Families and groups of friends spent the holiday on picnics and gatherings that spelled the end of summer but Labor Day forex news on the financial front do not leave much cause for celebration. Labor figures remain at the 8% levels, still several notches up from where the US government wants it to be. But, employment experts still assert that there are certain industries that continue to offer job opportunities for those who are qualified. Particularly cited for job viability are the healthcare services and the technology and information services industries. Despite this hopeful projection for the job market, Labor Day forex news showed the USD shedding particularly as against the European currencies EUR and GBP.
Labor Day forex news reported that the USD ended the week at 1.2574 EUR/USD and at 1.5865 GBP/USD. Although enjoying a slight uptick against the USD, the EUR faces its own challenges as mixed signals manifest in the region. The region reported similar skyrocketing jobless rates as the US, quoting a new high of 11.3% as at end of July. Inflation rates are also 2.6% higher in August for the Eurozone region. Analysts and policy makers at the European Central Bank (ECB) are still at a quandary as to how to address this various issues to support currency prices and to keep the region’s economic problems from worsening.
The decline of the USD as reported in Labor Day forex news, experts believe, can still be corrected given certain assertions from the Feds on more concrete plans to further stir economic growth. The Jackson Hole central banker symposium that everyone has been waiting for was supposed to have shed light on the government’s plans particularly for the third round of Quantitative Easing as part of the stimulus package of the Feds. Ben Bernanke’s much-awaited speech, however, failed to give a commitment as to whether the QE will indeed be rolled out and when it will be implemented. Bernanke stated that he is in favor of such an economic stimulus but failed to reveal anything more. He also expressed concern about the immediate need to address the nation’s unemployment problems.

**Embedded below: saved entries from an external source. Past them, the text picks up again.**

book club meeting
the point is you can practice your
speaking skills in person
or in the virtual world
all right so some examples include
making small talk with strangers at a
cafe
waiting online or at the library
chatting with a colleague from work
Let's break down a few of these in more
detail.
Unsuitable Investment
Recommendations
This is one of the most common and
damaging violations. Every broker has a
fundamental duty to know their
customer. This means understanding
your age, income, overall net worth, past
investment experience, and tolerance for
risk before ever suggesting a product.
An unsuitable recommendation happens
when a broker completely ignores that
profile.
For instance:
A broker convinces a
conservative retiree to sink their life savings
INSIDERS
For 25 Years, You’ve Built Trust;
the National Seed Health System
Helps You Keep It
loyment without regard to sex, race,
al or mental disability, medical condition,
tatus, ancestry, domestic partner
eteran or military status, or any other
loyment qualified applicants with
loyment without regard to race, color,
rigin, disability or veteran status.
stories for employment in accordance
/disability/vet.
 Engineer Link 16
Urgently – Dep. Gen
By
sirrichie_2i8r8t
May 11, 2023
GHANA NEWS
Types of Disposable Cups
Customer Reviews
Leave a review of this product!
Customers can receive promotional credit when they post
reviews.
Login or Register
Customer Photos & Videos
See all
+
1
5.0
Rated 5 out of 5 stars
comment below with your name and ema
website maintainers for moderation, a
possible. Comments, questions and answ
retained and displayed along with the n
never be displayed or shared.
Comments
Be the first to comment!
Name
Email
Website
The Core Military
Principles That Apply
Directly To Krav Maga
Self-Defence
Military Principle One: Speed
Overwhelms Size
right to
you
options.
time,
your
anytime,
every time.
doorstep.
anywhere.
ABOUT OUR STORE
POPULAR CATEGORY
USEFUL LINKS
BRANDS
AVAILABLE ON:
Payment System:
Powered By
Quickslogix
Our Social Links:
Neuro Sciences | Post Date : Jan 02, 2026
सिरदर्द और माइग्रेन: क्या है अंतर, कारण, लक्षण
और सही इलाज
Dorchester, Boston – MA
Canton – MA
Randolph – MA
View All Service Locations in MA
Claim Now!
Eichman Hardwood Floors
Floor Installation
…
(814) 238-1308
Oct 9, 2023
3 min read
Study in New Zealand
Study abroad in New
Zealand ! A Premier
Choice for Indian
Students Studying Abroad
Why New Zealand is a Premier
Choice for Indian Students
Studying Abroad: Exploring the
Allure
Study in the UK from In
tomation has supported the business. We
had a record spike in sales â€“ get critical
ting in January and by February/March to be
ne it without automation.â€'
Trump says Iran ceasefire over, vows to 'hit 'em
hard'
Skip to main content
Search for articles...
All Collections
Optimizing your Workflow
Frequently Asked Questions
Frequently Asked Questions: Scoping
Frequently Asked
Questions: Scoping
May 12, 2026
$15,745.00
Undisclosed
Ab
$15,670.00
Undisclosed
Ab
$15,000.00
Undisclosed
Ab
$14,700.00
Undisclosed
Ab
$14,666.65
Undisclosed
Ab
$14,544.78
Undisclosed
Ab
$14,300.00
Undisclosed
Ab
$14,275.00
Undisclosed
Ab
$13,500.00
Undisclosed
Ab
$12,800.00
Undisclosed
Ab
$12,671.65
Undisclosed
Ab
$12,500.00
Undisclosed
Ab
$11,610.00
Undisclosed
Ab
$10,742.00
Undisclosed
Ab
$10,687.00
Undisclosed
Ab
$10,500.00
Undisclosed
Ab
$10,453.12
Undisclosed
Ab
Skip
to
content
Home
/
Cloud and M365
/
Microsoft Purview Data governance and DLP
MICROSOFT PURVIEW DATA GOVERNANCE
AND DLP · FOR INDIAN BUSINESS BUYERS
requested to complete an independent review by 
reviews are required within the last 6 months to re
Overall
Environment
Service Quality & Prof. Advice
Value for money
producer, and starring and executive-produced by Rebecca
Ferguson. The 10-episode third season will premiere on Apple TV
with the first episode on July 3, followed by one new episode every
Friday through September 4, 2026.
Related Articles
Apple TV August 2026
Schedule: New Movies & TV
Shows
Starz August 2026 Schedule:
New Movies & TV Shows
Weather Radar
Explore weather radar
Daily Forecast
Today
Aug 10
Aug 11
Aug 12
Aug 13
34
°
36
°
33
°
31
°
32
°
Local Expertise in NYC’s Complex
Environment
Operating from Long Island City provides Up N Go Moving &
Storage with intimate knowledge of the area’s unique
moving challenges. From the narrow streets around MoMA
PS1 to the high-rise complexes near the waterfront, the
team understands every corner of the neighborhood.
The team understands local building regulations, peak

Germany is likewise seeing a continued rise in its unemployment figures with a five-month increase in its jobless statistics. This presents some vulnerability on EUR prices, as does the uncertainty in Spain’s bailout. This notwithstanding, indications are strong that investor confidence is still high with bond prices in Spain and Italy showing an uptrend. An absentee at the Jackson Hole symposium, ECB president Mario Draghi remains steadfast in his position that all measures will be exhausted to keep the Eurozone from crashing. Through these mixed signals, prices of the EUR and the USD are fluctuating wildly on various periods.
Labor Day forex news reports put eyes watching the EUR/USD currency pair closely as various parallel economic conditions and fiscal policies come into play. Intraday figures show both currencies fighting to hold their position amidst the speculations and adverse market conditions. Until concrete action and clear implementing guidelines are issued to address the various economic problems faced by the US and the Eurozone, trading will be a test of resilience for both the USD and the EUR.